Only a few fields in mets.xml are parsed by our crosswalk, sword-swap-ingest.xsl, because only the title, id, and date are in the crosswalk. I suggest using the fields in the crosswalk, as much as possible. You can include other fields and we may modify the crosswalk to utilize them but that wouldn't happen immediately. If you develop a tag set that matches the crosswalk it should work for all DSpace repositories, since this is the default crosswalk that comes with DSpace. I can give you feedback on the mets files you send. I think it might also be possible to use the DSpace 6.3 demo site, https://demo.dspace.org/xmlui/ to test, too. There, you could deposit to a collection and see the submission yourself. It might be instructive to see it from the DSpace side.

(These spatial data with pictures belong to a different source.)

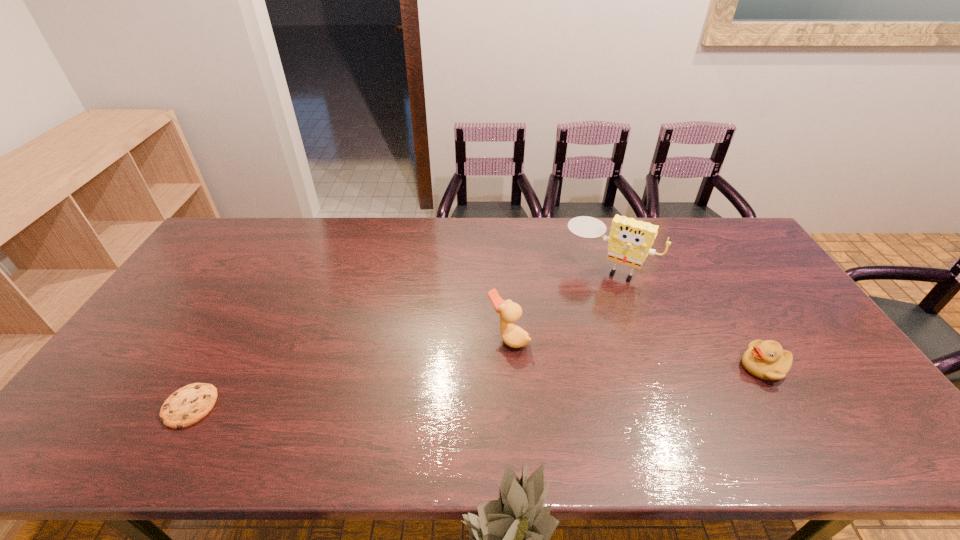
Locate an element on the screen. The height and width of the screenshot is (540, 960). duckling at the near edge is located at coordinates (767, 360).

Locate an element on the screen. This screenshot has width=960, height=540. object situated at the right edge is located at coordinates (767, 360).

This screenshot has height=540, width=960. In order to click on object situated at the near right corner in this screenshot , I will do `click(767, 360)`.

The height and width of the screenshot is (540, 960). Identify the location of vacant space at the far edge of the desktop. (518, 224).

Image resolution: width=960 pixels, height=540 pixels. I want to click on vacant area at the near edge, so click(x=739, y=413).

I want to click on vacant space at the left edge of the desktop, so click(x=223, y=280).

Where is `free space at the near left corner`? This screenshot has height=540, width=960. free space at the near left corner is located at coordinates (123, 409).

Locate an element on the screen. The width and height of the screenshot is (960, 540). free space at the far right corner of the desktop is located at coordinates (720, 232).

Identify the location of blank region between the duck and the leftmost object. (348, 372).

Locate an element on the screen. Image resolution: width=960 pixels, height=540 pixels. vacant area that lies between the second tallest object and the third tallest object is located at coordinates (636, 352).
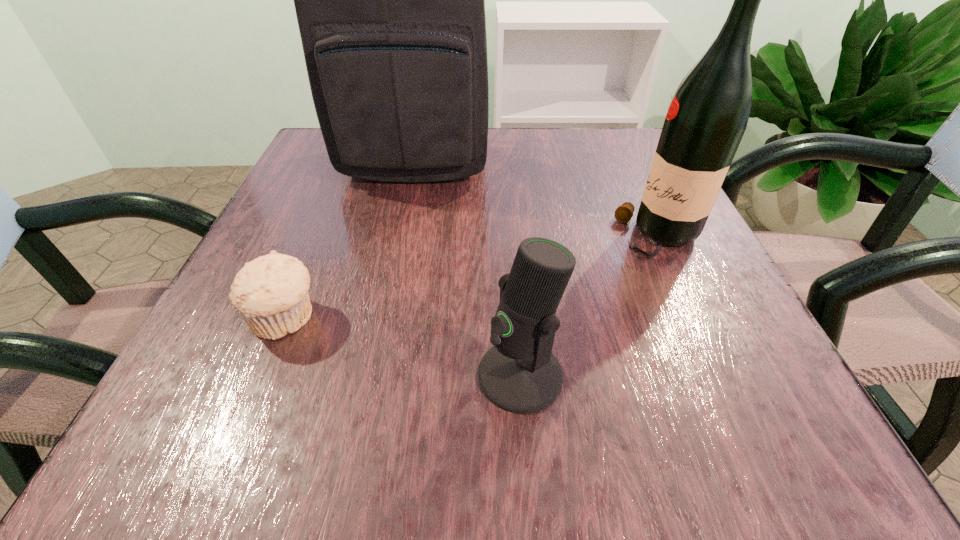
This screenshot has height=540, width=960. I want to click on object at the far edge, so click(x=390, y=0).

This screenshot has height=540, width=960. Find the location of `object situated at the near edge`. object situated at the near edge is located at coordinates (520, 374).

Identify the location of backpack located in the left edge section of the desktop. (390, 0).

The image size is (960, 540). Identify the location of muffin present at the left edge. (270, 293).

This screenshot has height=540, width=960. What are the coordinates of `object that is at the right edge` in the screenshot? It's located at (705, 122).

This screenshot has height=540, width=960. What are the coordinates of `object located in the far left corner section of the desktop` in the screenshot? It's located at (390, 0).

This screenshot has width=960, height=540. Identify the location of vacant space at the far edge of the desktop. (524, 144).

Where is `vacant space at the near edge of the desktop`? Image resolution: width=960 pixels, height=540 pixels. vacant space at the near edge of the desktop is located at coordinates (317, 446).

Where is `vacant space at the left edge of the desktop`? vacant space at the left edge of the desktop is located at coordinates (227, 335).

In the image, there is a desktop. Where is `vacant space at the right edge`? The height and width of the screenshot is (540, 960). vacant space at the right edge is located at coordinates (749, 350).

alawvt commented 2 years ago

Which fields among those you see in the XML do you want conveyed? I ask because there are a number of datapoints that I’ve tried sending that don’t have representation on the sword-swap-ingest page you linked me to. Data points such as DOI, which eRights form was selected, an array of author information, the paper’s publisher, I could go on.

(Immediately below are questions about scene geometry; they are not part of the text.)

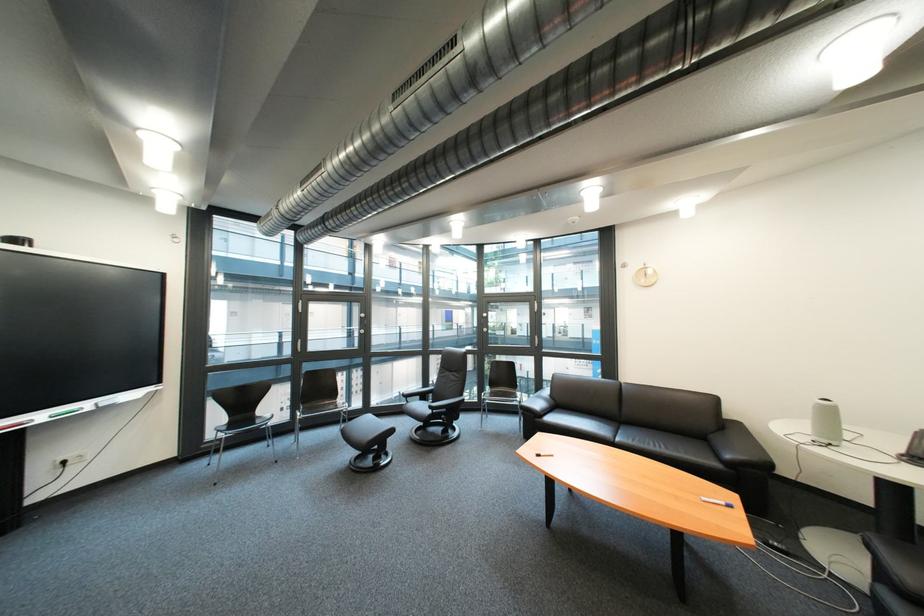
Identify the location of black sofa armrest. This screenshot has width=924, height=616. (738, 447).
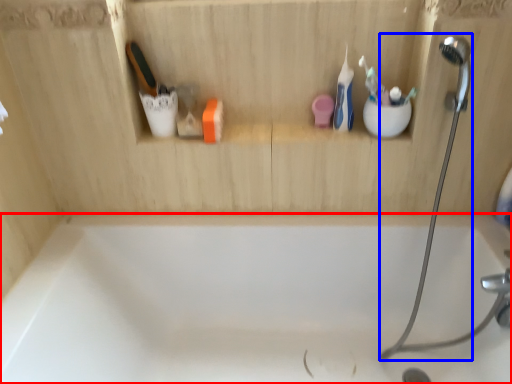
Question: Which object appears farthest to the camera in this image, bathtub (highlighted by a red box) or shower (highlighted by a blue box)?

Choices:
 (A) bathtub
 (B) shower

Answer: (A)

Is this something you encounter often or am I missing something? - Tom

alawvt commented 2 years ago

In general, we want as much metadata as possible. If a metadata value can't be added with the tags in sword-swap-ingest.xsl, it is fine to add them and we'll try to improve that crosswalk to map them later. It would be great if the extra tags matched those sent by other vendors which are listed in issue, #720.

I have attached an annotated mets.xml file for 3409118.3475142.zip with our suggestions for tagging.

Also, you can use the two zip files from the other vendors that I sent you and the third one attached as examples.

alawvt commented 2 years ago

When I referred to dc.title, that is the destination field for the title. The BiomedCentral sample attached, art_4959256494595851995.zip, was deposited in VTechWorks at https://vtechworks.lib.vt.edu/handle/10919/78663?show=full.

The mets.xml file references the epdcx (ePrints Dublin Core) metadata schema

xmlns:epdcx="http://purl.org/eprint/epdcx/2006-11-16/"

which defines this field.

The mets.xml file is processed by sword-swap-ingest.xsl which also references

xmlns:epdcx="http://purl.org/eprint/epdcx/2006-11-16/"

All the fields will need to be sent in the form of the BioMedCentral example file. I suggest just adding one field to it and making sure that works first, perhaps

<epdcx:statement epdcx:propertyURI="http://purl.org/dc/elements/1.1/creator">
<epdcx:valueString>Pancotto, Theresa E</epdcx:valueString>
</epdcx:statement>